Good question, one that any parent would ask.
Rose and other parents who criticized the spending plan are rightly suspicious. Schools on the South and West sides were slated to get fewer capital dollars in 2019 than North Side schools, according to a WBEZ report. The district also plans to spend money on new schools and annexes in North Side neighborhoods that aren’t overcrowded, WBEZ found.
Whether it’s textbooks or roof repairs, parents and activists have complained for decades that Chicago Public Schools spend disproportionately more money to keep schools in wealthier, whiter areas of the city in tip-top shape, while neglecting schools on the South and West sides that enroll mostly black and Latino children.

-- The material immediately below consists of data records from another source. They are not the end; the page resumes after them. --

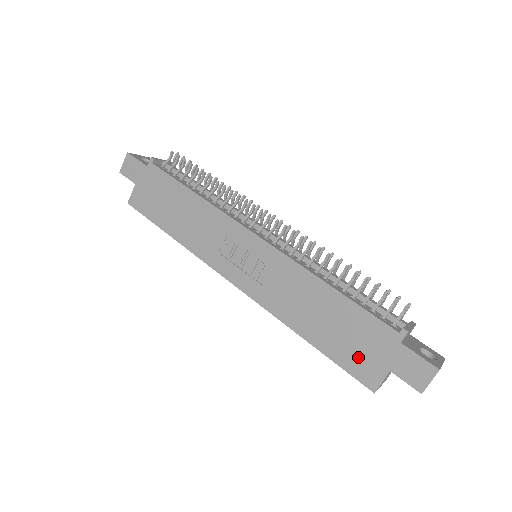
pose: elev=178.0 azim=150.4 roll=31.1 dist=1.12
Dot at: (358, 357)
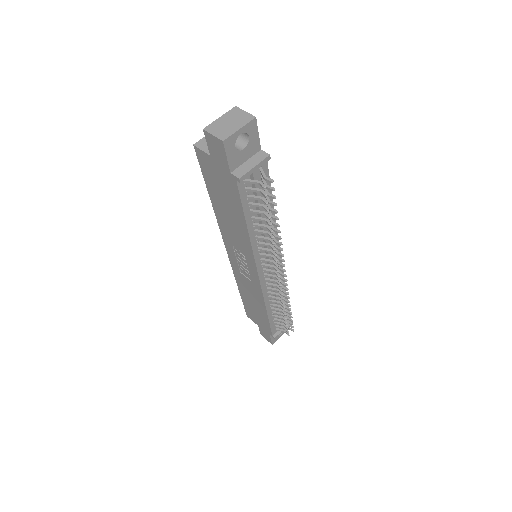
Dot at: (252, 314)
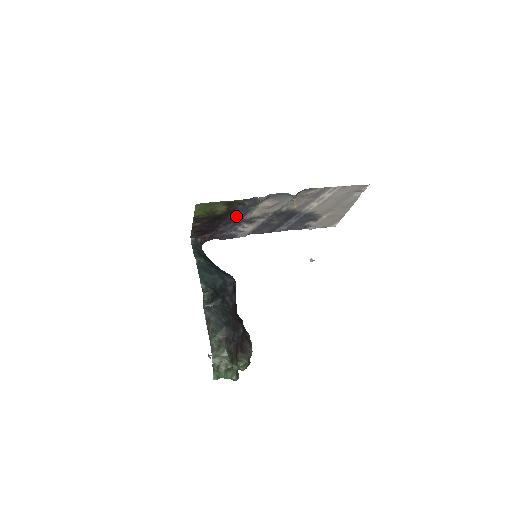
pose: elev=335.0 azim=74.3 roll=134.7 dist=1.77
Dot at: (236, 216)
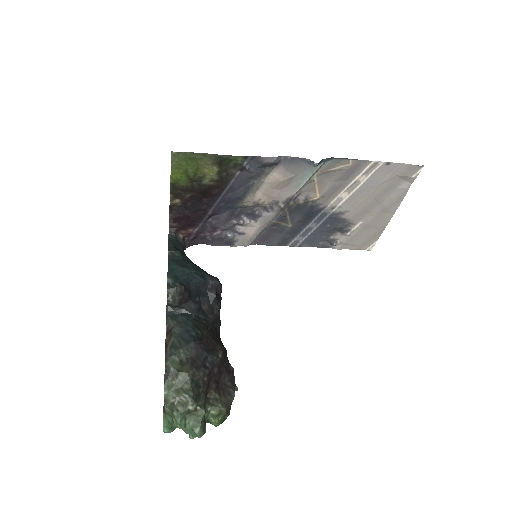
Dot at: (232, 195)
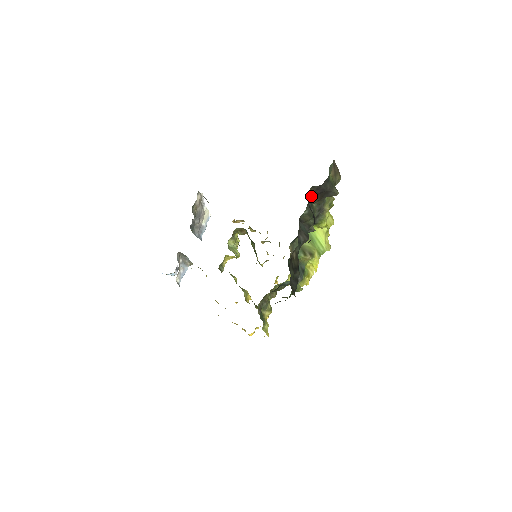
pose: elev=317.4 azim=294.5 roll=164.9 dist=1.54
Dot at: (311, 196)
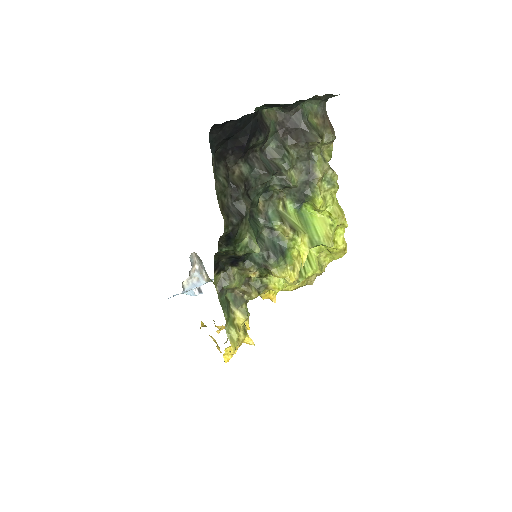
Dot at: (280, 127)
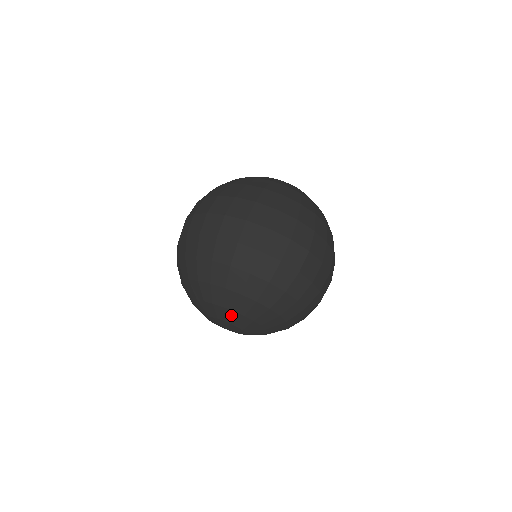
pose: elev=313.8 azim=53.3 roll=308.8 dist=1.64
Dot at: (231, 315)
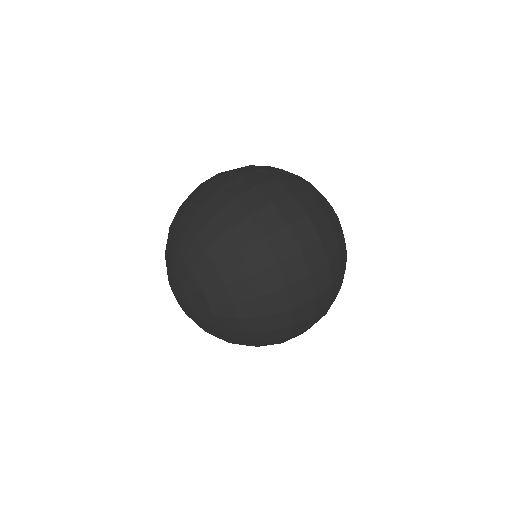
Dot at: (175, 261)
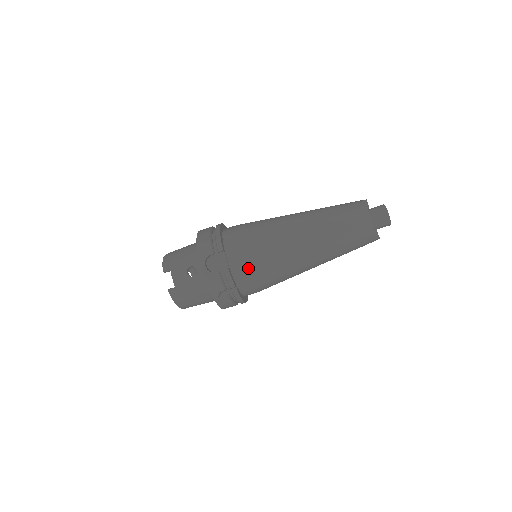
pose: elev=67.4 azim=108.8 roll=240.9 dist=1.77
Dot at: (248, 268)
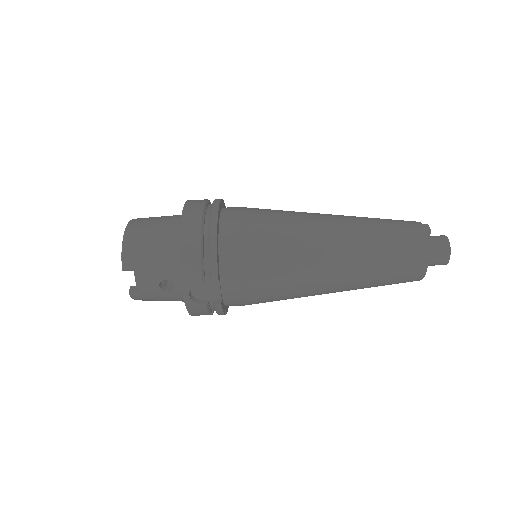
Dot at: (247, 300)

Why should our kids be last in line when their school’s roof is leaking, they’ve asked? The only correct answer is, they shouldn’t.
CPS hasn’t yet provided details on how it will spend $355 million of the $989 million in its capital budget. So Crane could still get its boiler fixed in time for another Chicago winter. Meanwhile, schools need far more repairs — $3 billion’s worth, in fact — than CPS can afford.
CEO Janice Jackson, speaking at the City Club recently, vowed that the equity office will eliminate inequality, across the board. Capital spending, for next year and beyond, is a good place to start. Just like every child deserves a good teacher and up-to-date textbooks, he or she needs a school with clean classrooms and a functional boiler.
Eliminating inequality won’t be easy.
But as Jackson said, “Equity is a moral imperative.”